Consigne 1. Recopiez le passage du texte sur Du Guesclin commençant par "Ces exemples de" et se terminant par "de nos ancêtres.", en substituant "chercheurs" à "historiens".
Consigne 2. Dans le texte sur Du Guesclin, relevez toutes les qualités auxquelles est attribuée sa victoire totale.
Consigne 3. Poursuivez le texte sur Du Guesclin à partir de sa dernière phrase.

Texte fourni.
2 octobre 1369 – Du Guesclin reçoit l’épée de connétable (Miniature)

Par ailleurs, ainsi à découvert, les troupes anglo-navarraises se retrouvèrent prises au piège par un assaut de l’arrière préparé aussi a l’avance et qui vit le chef ennemi, le Captal de Buch devoir se constituer prisonnier aux hommes du roi. La victoire totale de Du Guesclin, menée par l’audace, la roublardise et le courage, qui étaient les seules armes à même de dominer l’archerie anglaise en théorie militairement supérieure, fut la première d’une nouvelle longue série qui vit au final le royaume français retrouver ses frontières originelles et les ennemis anglo-navarrais à leur tour soumis à des périodes sombres de luttes intestines et meurtrières. Ces victoires amenèrent aussi le peuple à retrouver confiance dans leurs dirigeants et conduisirent à la fin de la première partie de la guerre dite de 100 ans.

Conclusion

Ces exemples de chroniques sont essentiels à la compréhension de cette époque pour nous. Le travail d’analyse des historiens sur ces documents est essentiel car une interprétation en fonction des contextes et des buts proposés par le narrateur est indispensable pour que nous puissions interpréter dans sa vérité ces pans de l’histoire de nos ancêtres.

Matériel fourni.
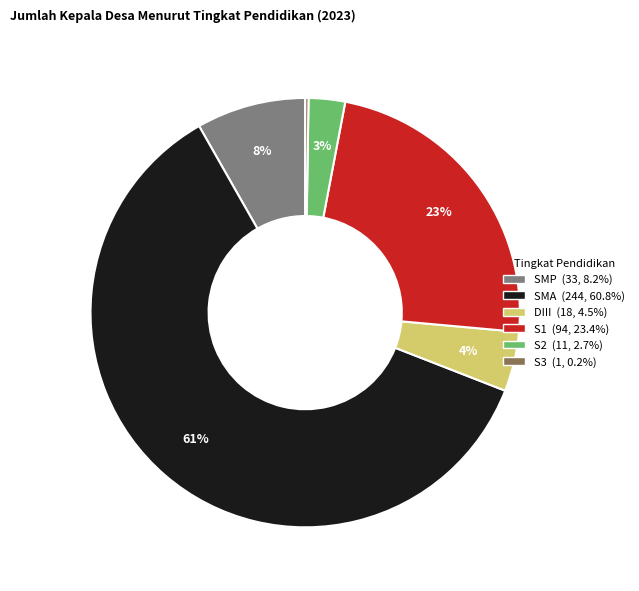

To the nearest percent, what is the average slice percentage?

17%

Réponse 1.
Ces exemples de chroniques sont essentiels à la compréhension de cette époque pour nous. Le travail d’analyse des chercheurs sur ces documents est essentiel car une interprétation en fonction des contextes et des buts proposés par le narrateur est indispensable pour que nous puissions interpréter dans sa vérité ces pans de l’histoire de nos ancêtres.

Réponse 2. L'audace, la roublardise et le courage.

Réponse 3.
Ce qu’il apparaît c’est que Froissart était proche des grands personnages de son époque, où à contrario des croyances actuelles, les strates sociales étaient peu nombreuses et les relations directes entre nobles et non nobles étaient très fréquentes. même si évoluer d’une couche à une autre était possible mais compliqué, Il a par ses Chroniques offert une vision politique et militaire des personnages importants et des évolutions des pouvoirs de son vivant. Il a aussi par là-même offert un moyen aux jeunes de son époque d’apprendre à la lecture de ses ouvrages, l’Histoire de France, car bien sûr les écoles pour les nobles (garçons et filles) et les bourgeois (garçons) existaient depuis bien longtemps avant Froissart au sein de laquelle l’apprentissage de l’Histoire tenait déjà une très grande place.

Un autre pan de l’œuvre manuscrite de Froissart a souvent et longtemps été mal interprétée. Des historiens de la littérature ont dernièrement proposé de nouvelles analyses de l’autre vie littéraire de l’écrivain : l’œuvre romanesque et poétique de Froissart qui peut s’avérer quasi tout aussi importante que les Chroniques dans l’histoire de la littérature. Si elle prolonge les éloges récurrents faits à propos de la chevalerie dans son sens noble et de la courtoisie s’exerçant entre amoureux, elle dit beaucoup, sous un style qui peut paraître pompeux et lourd, des aspirations de la jeunesse de son époque et des bouleversements que ses désirs pourront provoquer, tout cela dans la continuité du Roman de la Rose par exemple et avant l’avènement de la Renaissance (XVème siècle).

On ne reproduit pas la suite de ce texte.